Miles…did we ever get any backstory on him, outside of a brief Ethan thing? I genuinely don’t think so. He’s just kind of there. Cardboard like. He didn’t feel consistent either, more like he was cobbled together of plot-convenient personalities. The smooth sommelier moment didn’t match with the suddenly working class suspicious dude, etc. He didn’t feel cohesive.

The LGBT+ Rep Squad at the bar. Too many! I get it, setting up Diverse Friend Group for future books, but the first chapter opens with like 100 characters. I don’t know who they are. They’re referred to by first and/or last names, or nicknames, or fake names, or whatever. I couldn’t keep track. I am bad at tracking characters in the first place, don’t make it harder. I ended up skimming every time they appeared, because I couldn’t follow conversations or people. They were supposed to have a strong super bond of caring, but it felt like a normal pod of bar people. Casual friends, not ride or die ones. But I think that part is not unique to the side characters, but the general lack of depth I felt this book had.

I don’t know if it makes sense, but I felt like these were not people, but characters. Some authors can make me feel like their characters are fully realized people living their stories, and here, I was reading a screenplay.

Romance:

I never felt the chemistry or emotional connection between the two MCs. They were always being mostly unpleasant to each other, for not entirely clear reasons. Part of this is that I felt like the characters themselves were not well developed, and if you have two dimensional characters, you can’t get anything past a flat romance either.

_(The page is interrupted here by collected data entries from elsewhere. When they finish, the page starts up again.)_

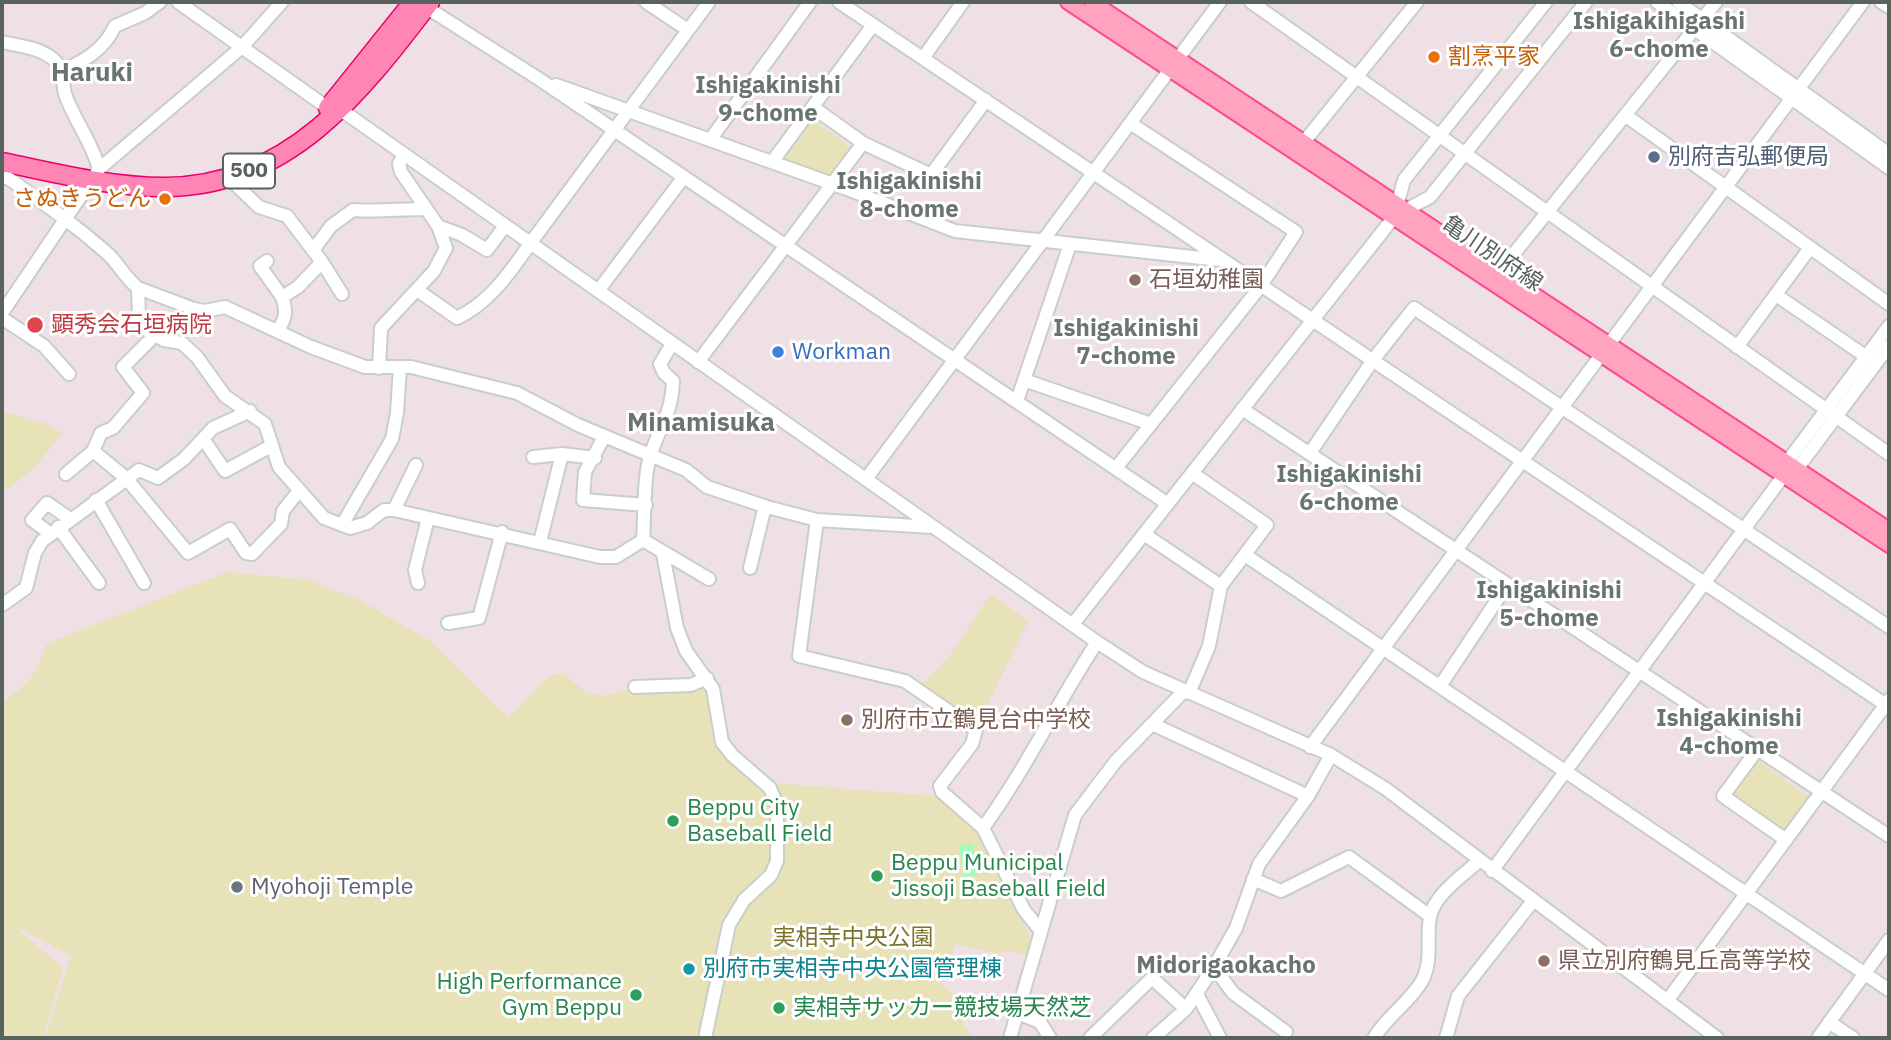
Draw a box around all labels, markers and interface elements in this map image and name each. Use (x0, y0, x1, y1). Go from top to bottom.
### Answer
district label: Ishigakihigashi 6-chome (1573, 8, 1745, 64)
place label: 割烹平家 (1448, 43, 1540, 71)
marker: 割烹平家 (1426, 49, 1442, 65)
district label: Haruki (51, 57, 133, 89)
district label: Ishigakinishi 9-chome (695, 72, 841, 128)
place label: 別府吉弘郵便局 (1668, 143, 1829, 171)
marker: 別府吉弘郵便局 (1646, 149, 1662, 165)
road number: 500 (223, 154, 275, 188)
district label: Ishigakinishi 8-chome (836, 168, 982, 224)
place label: さぬきうどん (13, 185, 151, 213)
marker: さぬきうどん (157, 191, 173, 207)
street label: 亀川別府線 (1437, 210, 1547, 298)
place label: 石垣幼稚園 (1149, 266, 1264, 294)
marker: 石垣幼稚園 (1127, 272, 1143, 288)
place label: 顕秀会石垣病院 (51, 311, 212, 339)
marker: 顕秀会石垣病院 (25, 315, 45, 335)
district label: Ishigakinishi 7-chome (1053, 315, 1199, 371)
place label: Workman (792, 338, 891, 366)
marker: Workman (770, 344, 786, 360)
district label: Minamisuka (627, 407, 775, 439)
district label: Ishigakinishi 6-chome (1276, 461, 1422, 517)
district label: Ishigakinishi 5-chome (1476, 577, 1622, 633)
district label: Ishigakinishi 4-chome (1656, 705, 1802, 761)
place label: 別府市立鶴見台中学校 (861, 706, 1091, 734)
marker: 別府市立鶴見台中学校 (839, 712, 855, 728)
place label: Beppu City Baseball Field (687, 794, 832, 848)
marker: Beppu City Baseball Field (665, 813, 681, 829)
place label: Beppu Municipal Jissoji Baseball Field (891, 849, 1106, 903)
marker: Beppu Municipal Jissoji Baseball Field (869, 868, 885, 884)
place label: Myohoji Temple (251, 873, 413, 901)
marker: Myohoji Temple (229, 879, 245, 895)
park label: 実相寺中央公園 (773, 924, 933, 952)
place label: 県立別府鶴見丘高等学校 (1558, 947, 1811, 975)
district label: Midorigaokacho (1136, 952, 1316, 980)
marker: 県立別府鶴見丘高等学校 (1536, 953, 1552, 969)
place label: 別府市実相寺中央公園管理棟 (703, 955, 1002, 983)
marker: 別府市実相寺中央公園管理棟 (681, 961, 697, 977)
place label: High Performance Gym Beppu (437, 968, 622, 1022)
marker: High Performance Gym Beppu (628, 987, 644, 1003)
place label: 実相寺サッカー競技場天然芝 (793, 994, 1092, 1022)
marker: 実相寺サッカー競技場天然芝 (771, 1000, 787, 1016)

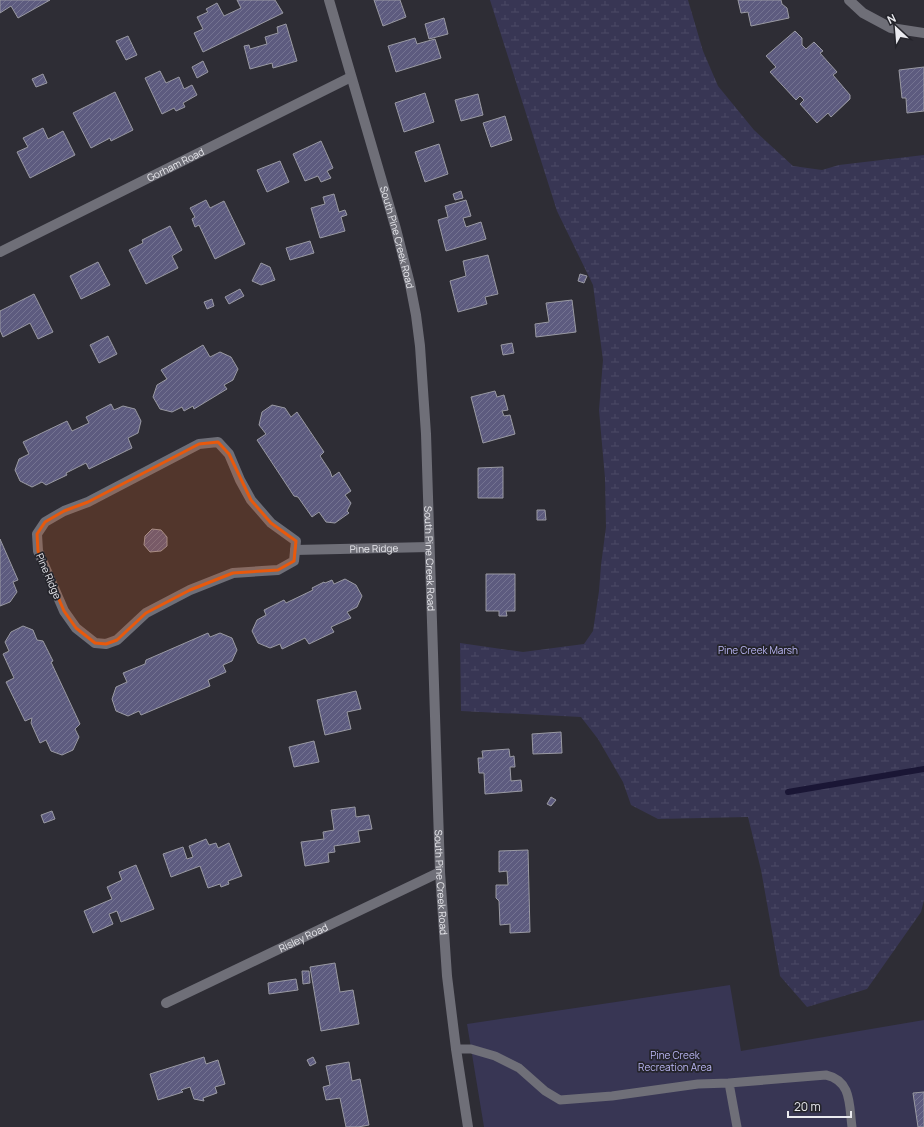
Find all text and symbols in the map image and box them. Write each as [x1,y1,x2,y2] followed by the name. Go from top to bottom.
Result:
[876,8,916,48] north arrow
[885,10,898,27] text: N
[144,144,206,185] street label: Gorham Road
[377,185,418,290] street label: South Pine Creek Road
[421,506,439,611] street label: South Pine Creek Road
[350,541,399,556] street label: Pine Ridge
[33,551,65,601] street label: Pine Ridge
[718,643,798,657] park label: Pine Creek Marsh
[432,830,451,935] street label: South Pine Creek Road
[276,920,330,955] street label: Risley Road
[638,1048,712,1074] park label: Pine Creek Recreation Area
[788,1093,851,1119] scale bar
[794,1098,821,1115] text: 20 m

Everything that stemmed from it then felt out of place. The waffling, the breakup(?), the pining…it never felt believable. It started as instalust, but I also never really felt the desire either. I think it was lacking emotional range to bring me into their (alleged) great love story.

Sex scenes/how they were handled:

This one I don’t usually call out separately, but I have a lot to say about this in particular. There was a lot going on, and I did not like it.

This is a book about an erotica writer, so I was anticipating some high heat explicit scenes. I wasn’t expecting an all out erotica obviously, and didn’t want that, but when the sex was happening, I expected quality. I ….did not get that.

Pick your fighter:

• Interrupting sex scene with dwelling on the dead partner

• Sex scene over in 2 sentences

It was still early in their acquaintance, and yet they’d developed habits already. Once they were spent, all bonds were untied and everything was tidied up.


• Begin explicit sex scene, set up for tender, emotionally intimate sex, and then….slam the door in the readers face, chapter ends, next one opens in the morning.

Can you tell I’m mad? I’m mad. I hate getting cheated out of emotionally touching sex, it’s such a lovely moment to show the characters bonding and caring and sweet!!! and then no.

• Sex scene drowning in absurdly gauzy and flowery euphemisms

We have every dodge known to readerkind. If you don’t want to write sex, don’t write it! Just do standard fade to black. (Slamming the door mid R rated scene does not count as that, by the way.)


Plot

Was there a plot? There were large stretches of time where I felt like no, there was not a plot. The romance itself did not function as a plot for me. The end was very deus ex machina, and very annoying eleventh hour sunshine and roses rescue.

I guess the whole marriage thing is also kind of a lot. It definitely did not show Charlie in a good light, since he almost ditched Alma to suffering and dying. I get that I’m supposed to root for the gay love story here, but damn it did not work on me. Actually, towards the end, Miles was also a jerk to Alma, all this back and forth and dramatics when her literal life depends on them. I guess I’m just team Alma now. Give her books! Down with the shitty family! Fuck the patriarchy! You deserve better!


Overall, while this had the pieces and some potential to be enjoyable, it ended up being a frustrating read for me on many counts. Individually they wouldn’t be dealbreakers, but when they all stack up like this, it really made it not a good time. Since this is a debut novel, I remain optimistic that some of these issues will be ironed out in future books, so despite my litany of criticism, don’t entirely write this off, it may work for you.


I received this ARC from NetGalley in exchange for my honest review. All the opinions are my own.